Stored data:
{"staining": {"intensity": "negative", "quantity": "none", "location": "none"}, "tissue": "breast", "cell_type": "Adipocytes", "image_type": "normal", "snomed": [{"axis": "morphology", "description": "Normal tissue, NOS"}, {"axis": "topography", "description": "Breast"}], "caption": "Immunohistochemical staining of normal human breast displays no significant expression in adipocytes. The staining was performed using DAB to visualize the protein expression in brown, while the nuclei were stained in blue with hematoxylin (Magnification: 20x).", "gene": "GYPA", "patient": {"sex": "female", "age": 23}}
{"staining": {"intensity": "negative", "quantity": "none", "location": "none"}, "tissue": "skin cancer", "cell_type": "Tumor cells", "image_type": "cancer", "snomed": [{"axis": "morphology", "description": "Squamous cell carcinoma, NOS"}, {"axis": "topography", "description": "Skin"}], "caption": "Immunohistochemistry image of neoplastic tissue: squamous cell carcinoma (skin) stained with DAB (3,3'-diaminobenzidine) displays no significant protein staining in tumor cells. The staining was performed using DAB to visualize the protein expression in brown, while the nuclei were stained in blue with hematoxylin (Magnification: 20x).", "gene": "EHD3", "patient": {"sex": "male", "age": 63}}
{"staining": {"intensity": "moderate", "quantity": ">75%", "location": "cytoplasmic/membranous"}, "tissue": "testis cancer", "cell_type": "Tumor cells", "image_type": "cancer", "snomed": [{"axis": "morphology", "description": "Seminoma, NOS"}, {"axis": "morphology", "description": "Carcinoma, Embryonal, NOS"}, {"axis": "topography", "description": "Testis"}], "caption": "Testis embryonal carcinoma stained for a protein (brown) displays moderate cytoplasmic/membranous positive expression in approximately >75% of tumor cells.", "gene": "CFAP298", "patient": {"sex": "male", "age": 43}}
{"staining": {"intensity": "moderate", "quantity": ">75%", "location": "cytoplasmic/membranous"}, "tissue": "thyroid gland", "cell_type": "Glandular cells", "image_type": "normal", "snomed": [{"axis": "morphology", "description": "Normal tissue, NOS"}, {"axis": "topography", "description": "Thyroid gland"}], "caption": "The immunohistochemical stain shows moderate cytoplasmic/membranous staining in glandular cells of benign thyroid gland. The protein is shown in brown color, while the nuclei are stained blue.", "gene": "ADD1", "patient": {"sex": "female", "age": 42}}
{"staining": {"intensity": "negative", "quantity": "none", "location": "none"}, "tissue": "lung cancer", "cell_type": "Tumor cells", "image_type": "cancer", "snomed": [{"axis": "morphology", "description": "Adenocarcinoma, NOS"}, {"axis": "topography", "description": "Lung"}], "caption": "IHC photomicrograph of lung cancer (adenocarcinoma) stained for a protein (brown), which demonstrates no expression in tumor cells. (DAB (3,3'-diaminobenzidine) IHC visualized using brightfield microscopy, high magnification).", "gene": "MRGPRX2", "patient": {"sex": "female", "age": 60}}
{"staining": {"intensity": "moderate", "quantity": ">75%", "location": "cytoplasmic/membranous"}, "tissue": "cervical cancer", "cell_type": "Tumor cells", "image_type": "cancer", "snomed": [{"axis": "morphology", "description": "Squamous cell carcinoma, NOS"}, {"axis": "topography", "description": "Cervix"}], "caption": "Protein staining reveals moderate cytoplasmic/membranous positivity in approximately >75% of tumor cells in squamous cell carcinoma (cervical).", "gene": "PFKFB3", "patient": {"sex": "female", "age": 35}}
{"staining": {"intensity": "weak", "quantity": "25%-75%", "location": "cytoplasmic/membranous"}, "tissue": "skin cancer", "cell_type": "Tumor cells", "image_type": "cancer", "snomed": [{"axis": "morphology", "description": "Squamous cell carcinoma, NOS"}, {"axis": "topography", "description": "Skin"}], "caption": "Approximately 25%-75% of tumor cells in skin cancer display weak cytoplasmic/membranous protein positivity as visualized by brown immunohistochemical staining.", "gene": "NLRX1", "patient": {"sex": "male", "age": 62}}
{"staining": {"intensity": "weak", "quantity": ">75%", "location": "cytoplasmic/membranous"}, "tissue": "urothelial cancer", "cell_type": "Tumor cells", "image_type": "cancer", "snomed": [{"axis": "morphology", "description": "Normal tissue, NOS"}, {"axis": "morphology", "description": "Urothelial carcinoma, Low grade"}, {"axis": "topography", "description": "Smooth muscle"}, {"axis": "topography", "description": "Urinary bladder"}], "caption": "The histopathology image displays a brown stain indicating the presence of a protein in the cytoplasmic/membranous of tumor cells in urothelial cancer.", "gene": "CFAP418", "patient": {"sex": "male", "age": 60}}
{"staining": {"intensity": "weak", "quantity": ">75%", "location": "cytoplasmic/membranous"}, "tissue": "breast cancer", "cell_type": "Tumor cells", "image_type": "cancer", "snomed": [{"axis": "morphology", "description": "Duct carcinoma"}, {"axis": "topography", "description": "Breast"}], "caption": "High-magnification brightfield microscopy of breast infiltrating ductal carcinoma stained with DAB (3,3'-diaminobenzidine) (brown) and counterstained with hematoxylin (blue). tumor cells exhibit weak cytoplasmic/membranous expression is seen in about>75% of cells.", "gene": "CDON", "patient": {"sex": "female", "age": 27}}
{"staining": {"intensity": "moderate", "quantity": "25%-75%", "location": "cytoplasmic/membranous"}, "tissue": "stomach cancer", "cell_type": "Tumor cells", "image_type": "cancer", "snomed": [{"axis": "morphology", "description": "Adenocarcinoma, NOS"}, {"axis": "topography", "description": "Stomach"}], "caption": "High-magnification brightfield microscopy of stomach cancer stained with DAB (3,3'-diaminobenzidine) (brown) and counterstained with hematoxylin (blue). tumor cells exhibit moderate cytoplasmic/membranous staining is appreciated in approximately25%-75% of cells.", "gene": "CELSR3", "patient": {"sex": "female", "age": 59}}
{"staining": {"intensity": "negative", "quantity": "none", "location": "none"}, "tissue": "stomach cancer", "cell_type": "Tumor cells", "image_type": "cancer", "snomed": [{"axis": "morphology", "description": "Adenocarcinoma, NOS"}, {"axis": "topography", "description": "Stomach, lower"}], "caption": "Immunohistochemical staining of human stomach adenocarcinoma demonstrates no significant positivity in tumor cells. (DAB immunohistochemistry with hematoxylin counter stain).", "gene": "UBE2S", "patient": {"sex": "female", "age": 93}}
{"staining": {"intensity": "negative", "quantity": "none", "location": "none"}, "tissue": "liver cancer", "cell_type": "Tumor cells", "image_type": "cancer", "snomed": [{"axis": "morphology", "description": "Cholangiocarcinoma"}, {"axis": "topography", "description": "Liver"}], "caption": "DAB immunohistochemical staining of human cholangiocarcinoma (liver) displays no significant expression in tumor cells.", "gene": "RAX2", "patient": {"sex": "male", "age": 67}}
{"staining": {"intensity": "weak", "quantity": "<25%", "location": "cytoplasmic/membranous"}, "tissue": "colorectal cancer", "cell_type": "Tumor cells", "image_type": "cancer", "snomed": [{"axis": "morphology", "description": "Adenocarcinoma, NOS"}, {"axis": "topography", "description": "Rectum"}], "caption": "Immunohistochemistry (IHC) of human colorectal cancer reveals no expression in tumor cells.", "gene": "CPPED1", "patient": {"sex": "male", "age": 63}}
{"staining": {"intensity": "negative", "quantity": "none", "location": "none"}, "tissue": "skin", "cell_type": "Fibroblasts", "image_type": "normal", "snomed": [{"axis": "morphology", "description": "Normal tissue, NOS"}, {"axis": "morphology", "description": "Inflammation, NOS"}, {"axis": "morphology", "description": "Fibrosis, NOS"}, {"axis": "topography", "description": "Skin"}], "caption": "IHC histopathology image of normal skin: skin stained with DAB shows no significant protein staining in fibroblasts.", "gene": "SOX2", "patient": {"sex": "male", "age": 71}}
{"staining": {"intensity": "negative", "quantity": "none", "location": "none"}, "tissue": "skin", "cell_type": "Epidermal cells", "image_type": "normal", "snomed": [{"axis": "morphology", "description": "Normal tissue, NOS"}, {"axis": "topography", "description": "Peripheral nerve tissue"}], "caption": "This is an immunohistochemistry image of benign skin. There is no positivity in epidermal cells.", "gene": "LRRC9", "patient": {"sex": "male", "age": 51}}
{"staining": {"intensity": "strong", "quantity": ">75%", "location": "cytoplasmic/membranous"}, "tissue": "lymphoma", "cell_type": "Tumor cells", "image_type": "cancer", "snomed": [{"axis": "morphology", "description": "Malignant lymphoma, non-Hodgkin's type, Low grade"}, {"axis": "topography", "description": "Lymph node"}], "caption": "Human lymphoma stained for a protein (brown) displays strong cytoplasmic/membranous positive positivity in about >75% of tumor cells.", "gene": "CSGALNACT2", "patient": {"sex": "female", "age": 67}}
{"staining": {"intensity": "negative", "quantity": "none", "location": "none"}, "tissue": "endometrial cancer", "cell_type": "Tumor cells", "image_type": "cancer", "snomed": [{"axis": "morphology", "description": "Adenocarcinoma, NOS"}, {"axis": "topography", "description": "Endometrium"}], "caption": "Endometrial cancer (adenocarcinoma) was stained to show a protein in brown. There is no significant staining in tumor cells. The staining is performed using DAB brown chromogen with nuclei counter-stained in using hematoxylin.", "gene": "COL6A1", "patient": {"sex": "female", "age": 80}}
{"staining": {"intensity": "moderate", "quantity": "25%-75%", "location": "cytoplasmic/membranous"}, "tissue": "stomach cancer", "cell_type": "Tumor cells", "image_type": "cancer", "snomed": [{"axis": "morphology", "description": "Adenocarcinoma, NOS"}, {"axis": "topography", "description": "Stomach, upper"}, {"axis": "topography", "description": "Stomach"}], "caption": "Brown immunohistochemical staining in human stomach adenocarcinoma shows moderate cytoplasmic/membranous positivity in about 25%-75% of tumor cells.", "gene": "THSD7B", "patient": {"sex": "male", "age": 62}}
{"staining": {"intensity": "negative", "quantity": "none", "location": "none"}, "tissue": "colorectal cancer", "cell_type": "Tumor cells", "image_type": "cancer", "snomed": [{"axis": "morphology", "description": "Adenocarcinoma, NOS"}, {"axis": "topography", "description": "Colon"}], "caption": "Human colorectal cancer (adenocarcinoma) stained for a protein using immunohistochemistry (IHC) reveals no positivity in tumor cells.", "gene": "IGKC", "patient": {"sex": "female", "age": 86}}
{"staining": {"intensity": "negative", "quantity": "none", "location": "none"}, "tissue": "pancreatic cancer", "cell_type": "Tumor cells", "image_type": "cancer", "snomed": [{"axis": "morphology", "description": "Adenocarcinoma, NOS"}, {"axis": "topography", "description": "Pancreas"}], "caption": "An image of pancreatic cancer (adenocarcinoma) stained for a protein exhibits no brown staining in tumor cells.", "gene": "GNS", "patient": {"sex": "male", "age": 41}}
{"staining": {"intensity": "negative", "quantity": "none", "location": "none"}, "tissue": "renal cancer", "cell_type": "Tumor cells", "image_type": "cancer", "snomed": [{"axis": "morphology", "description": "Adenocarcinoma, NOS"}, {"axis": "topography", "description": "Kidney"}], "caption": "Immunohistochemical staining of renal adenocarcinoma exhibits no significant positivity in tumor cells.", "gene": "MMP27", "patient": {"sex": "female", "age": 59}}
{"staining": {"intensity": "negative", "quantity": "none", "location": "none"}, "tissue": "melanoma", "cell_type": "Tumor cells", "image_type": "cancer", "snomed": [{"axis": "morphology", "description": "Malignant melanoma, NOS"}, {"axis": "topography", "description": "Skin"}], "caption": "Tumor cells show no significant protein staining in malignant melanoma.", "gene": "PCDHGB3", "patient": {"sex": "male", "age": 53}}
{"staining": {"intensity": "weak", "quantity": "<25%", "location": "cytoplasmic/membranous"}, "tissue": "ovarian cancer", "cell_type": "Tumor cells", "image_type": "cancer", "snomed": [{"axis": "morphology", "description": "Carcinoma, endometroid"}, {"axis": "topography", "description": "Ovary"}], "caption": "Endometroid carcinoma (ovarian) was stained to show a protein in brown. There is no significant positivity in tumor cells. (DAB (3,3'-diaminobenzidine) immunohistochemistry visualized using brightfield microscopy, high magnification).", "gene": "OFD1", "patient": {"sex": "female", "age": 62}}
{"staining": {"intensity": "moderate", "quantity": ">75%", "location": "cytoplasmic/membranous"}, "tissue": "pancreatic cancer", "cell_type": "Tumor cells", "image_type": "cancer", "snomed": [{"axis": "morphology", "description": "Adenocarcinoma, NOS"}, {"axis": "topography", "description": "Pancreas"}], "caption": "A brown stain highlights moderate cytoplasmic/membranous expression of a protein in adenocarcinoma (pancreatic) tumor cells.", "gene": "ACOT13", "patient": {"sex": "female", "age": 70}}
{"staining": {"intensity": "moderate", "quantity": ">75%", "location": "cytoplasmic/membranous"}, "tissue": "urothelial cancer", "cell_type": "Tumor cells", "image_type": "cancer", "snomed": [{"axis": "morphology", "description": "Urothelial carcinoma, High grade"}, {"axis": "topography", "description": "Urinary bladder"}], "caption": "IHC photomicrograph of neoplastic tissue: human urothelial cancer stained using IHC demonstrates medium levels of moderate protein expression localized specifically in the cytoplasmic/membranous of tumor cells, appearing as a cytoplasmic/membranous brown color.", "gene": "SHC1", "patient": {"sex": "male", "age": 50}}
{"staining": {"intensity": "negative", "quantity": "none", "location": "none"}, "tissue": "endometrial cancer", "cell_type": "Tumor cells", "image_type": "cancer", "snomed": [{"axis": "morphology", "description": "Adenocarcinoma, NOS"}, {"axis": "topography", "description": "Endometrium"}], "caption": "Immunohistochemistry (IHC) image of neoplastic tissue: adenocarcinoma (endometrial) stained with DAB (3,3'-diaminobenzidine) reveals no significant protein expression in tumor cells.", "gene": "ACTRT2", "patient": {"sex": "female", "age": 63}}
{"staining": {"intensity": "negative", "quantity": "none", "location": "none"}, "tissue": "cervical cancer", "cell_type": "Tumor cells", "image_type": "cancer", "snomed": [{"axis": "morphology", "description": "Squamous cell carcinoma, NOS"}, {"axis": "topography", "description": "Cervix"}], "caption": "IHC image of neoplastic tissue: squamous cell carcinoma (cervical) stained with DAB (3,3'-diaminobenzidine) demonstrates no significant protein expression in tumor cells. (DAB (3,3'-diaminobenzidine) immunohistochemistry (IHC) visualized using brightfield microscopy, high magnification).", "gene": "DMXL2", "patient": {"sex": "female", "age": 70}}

Task directions:
Your answer should be the lines above, from the line containing "carcinoma (ovarian) was" up to and including the line containing "brown stain highlights", reproduced exactly and with nothing else.

Answer area:
{"staining": {"intensity": "weak", "quantity": "<25%", "location": "cytoplasmic/membranous"}, "tissue": "ovarian cancer", "cell_type": "Tumor cells", "image_type": "cancer", "snomed": [{"axis": "morphology", "description": "Carcinoma, endometroid"}, {"axis": "topography", "description": "Ovary"}], "caption": "Endometroid carcinoma (ovarian) was stained to show a protein in brown. There is no significant positivity in tumor cells. (DAB (3,3'-diaminobenzidine) immunohistochemistry visualized using brightfield microscopy, high magnification).", "gene": "OFD1", "patient": {"sex": "female", "age": 62}}
{"staining": {"intensity": "moderate", "quantity": ">75%", "location": "cytoplasmic/membranous"}, "tissue": "pancreatic cancer", "cell_type": "Tumor cells", "image_type": "cancer", "snomed": [{"axis": "morphology", "description": "Adenocarcinoma, NOS"}, {"axis": "topography", "description": "Pancreas"}], "caption": "A brown stain highlights moderate cytoplasmic/membranous expression of a protein in adenocarcinoma (pancreatic) tumor cells.", "gene": "ACOT13", "patient": {"sex": "female", "age": 70}}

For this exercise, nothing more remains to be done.